**TRY IT**
All that should be output is the block of lines below from the line with "VJ Loops Farm is a Video" to the line with "backgrounds for Event or Art music show.", both included, exactly as written.

**GIVEN ENTRIES**
++++
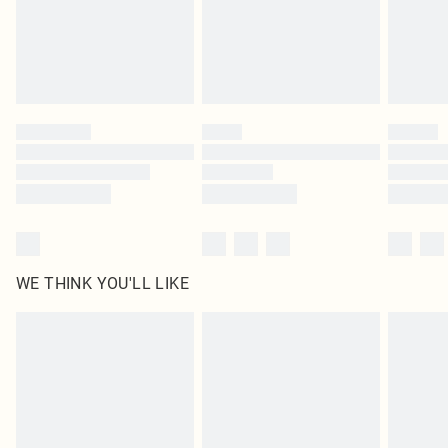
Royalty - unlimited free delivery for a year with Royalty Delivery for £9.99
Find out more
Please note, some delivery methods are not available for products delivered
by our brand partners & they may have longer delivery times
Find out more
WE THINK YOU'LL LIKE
++++
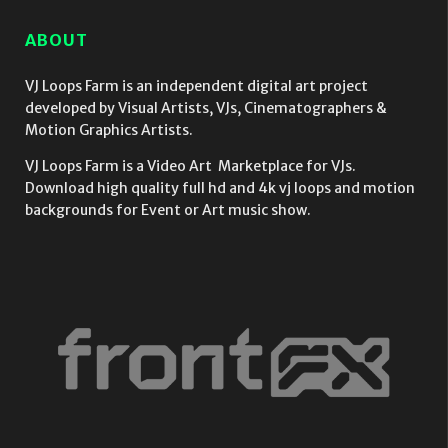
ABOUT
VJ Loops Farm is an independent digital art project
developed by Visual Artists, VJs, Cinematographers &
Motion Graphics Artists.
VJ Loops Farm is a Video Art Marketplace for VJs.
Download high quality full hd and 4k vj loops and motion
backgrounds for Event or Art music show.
++++
**RESPONSE BELOW**
VJ Loops Farm is a Video Art Marketplace for VJs.
Download high quality full hd and 4k vj loops and motion
backgrounds for Event or Art music show.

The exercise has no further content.